[Quoted passage]
** begin **

Approximation properties of \(\gamma \) and the \(\mathbf {L}^2-\)projection readily yield appropriate bounds for \(S_1\) and \(S_2\), respectively:

$$\begin{aligned} S_1&\le Ch\left\| \varvec{u}-\varPi _h \varvec{u}\right\| _{0,\varOmega }\left| \left| \left| \tilde{\varvec{w}}_h\right| \right| \right| _{2,h},\quad \text {and} \quad S_2 \le Ch\left\| \varvec{u}-\varPi _h \varvec{u}\right\| _{0,\varOmega }\left| \left| \left| \tilde{\varvec{w}}_h\right| \right| \right| _{2,h}. \end{aligned}$$

Then, a direct application of (3.47) yields

$$\begin{aligned} S_1+S_2 \le Ch\left\| \varvec{u}-\varPi _h \varvec{u}\right\| _{0,\varOmega }\left\| \varvec{y}_h(\varvec{u})-\varvec{y}_h(\varPi _h \varvec{u})\right\| _{0,\varOmega }. \end{aligned}$$

We next use relations (2.11), (2.13) and (3.47) to obtain

$$\begin{aligned} S_3+S_4\le & {} Ch\left| \left| \left| \varvec{y}_h(\varvec{u})-\varvec{y}_h(\varPi _h \varvec{u})\right| \right| \right| _{2,h}\left| \left| \left| \tilde{\varvec{w}}_h\right| \right| \right| _{2,h}\\\le & {} Ch\left\| \varvec{u}-\varPi _h \varvec{u}\right\| _{0,\varOmega }\left\| \varvec{y}_h(\varvec{u})-\varvec{y}_h(\varPi _h \varvec{u})\right\| _{0,\varOmega }. \end{aligned}$$

Consequently, substituting the estimates for the terms \(S_1\), \(S_2\), \(S_3\) and \(S_4\) back into (3.50), one straightforwardly arrives at

$$\begin{aligned} \left\| \varvec{y}_h(\varvec{u})-\varvec{y}_h(\varPi _h \varvec{u})\right\| _{0,\varOmega }\le Ch\left\| \varvec{u}-\varPi _h \varvec{u}\right\| _{0,\varOmega }. \end{aligned}$$
(3.51)

** end **

[What you need to do]
**A.** Answer these questions about the derivation:
(i) What two things yield the bounds for S_1 and S_2?
(ii) Which relations are used to obtain the bound on S_3+S_4?
(iii) Into which numbered relation are the estimates for S_1 through S_4 substituted?
**B.** In the listing, reproduce the lines from the line with "Document page, 2001x1125 pixels." to the line with "picture [25, 436, 876, 784]", including both of those lines.
The derivation and the listing that follows are unrelated to each other.

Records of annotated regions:
** begin **

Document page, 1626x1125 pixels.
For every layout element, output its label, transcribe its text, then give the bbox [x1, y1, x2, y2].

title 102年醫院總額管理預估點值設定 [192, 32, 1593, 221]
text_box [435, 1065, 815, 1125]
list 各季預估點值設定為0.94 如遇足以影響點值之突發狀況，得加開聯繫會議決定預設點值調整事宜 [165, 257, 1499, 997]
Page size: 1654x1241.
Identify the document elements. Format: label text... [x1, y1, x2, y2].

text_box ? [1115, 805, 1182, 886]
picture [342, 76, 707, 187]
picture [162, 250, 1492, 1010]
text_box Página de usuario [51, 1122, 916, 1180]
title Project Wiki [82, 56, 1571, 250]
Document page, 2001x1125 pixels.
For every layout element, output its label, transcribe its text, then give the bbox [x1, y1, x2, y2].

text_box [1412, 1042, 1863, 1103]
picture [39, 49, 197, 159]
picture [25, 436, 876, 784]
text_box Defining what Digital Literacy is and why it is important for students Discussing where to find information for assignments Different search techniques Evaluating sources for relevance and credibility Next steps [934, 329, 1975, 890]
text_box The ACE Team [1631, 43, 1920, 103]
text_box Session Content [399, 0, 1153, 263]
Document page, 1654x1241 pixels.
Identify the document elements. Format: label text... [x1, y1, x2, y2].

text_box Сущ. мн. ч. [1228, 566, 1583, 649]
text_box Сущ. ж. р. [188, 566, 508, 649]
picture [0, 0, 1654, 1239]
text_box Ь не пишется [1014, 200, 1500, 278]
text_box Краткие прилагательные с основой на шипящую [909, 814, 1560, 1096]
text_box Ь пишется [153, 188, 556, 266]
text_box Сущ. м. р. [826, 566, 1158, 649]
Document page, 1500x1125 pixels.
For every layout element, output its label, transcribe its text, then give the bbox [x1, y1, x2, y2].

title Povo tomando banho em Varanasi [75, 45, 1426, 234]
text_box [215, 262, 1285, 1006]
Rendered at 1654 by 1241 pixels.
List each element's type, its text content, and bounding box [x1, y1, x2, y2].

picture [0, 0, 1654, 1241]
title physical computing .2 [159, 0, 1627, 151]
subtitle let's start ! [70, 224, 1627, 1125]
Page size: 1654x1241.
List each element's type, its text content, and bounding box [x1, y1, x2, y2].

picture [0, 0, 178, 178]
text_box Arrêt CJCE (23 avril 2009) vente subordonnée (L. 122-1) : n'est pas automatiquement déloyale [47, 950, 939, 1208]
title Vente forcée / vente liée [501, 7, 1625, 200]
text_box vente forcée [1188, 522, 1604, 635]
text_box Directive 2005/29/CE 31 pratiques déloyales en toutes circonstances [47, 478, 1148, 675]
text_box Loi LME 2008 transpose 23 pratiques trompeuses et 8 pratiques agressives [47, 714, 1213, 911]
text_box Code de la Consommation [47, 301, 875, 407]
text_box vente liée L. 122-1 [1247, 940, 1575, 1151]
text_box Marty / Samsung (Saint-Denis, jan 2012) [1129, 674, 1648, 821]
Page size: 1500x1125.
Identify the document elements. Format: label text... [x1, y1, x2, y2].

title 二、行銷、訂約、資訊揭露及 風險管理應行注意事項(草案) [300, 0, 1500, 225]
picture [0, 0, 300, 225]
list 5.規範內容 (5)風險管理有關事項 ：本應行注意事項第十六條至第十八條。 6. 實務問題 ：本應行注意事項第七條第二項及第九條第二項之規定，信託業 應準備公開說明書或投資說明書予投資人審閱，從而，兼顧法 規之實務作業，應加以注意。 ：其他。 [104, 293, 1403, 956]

** end **

[Answers per task]
**A.**
(i) The approximation properties of γ and the L²-projection.
(ii) Relations (2.11), (2.13) and (3.47).
(iii) Relation (3.50).

**B.**
Document page, 2001x1125 pixels.
For every layout element, output its label, transcribe its text, then give the bbox [x1, y1, x2, y2].

text_box [1412, 1042, 1863, 1103]
picture [39, 49, 197, 159]
picture [25, 436, 876, 784]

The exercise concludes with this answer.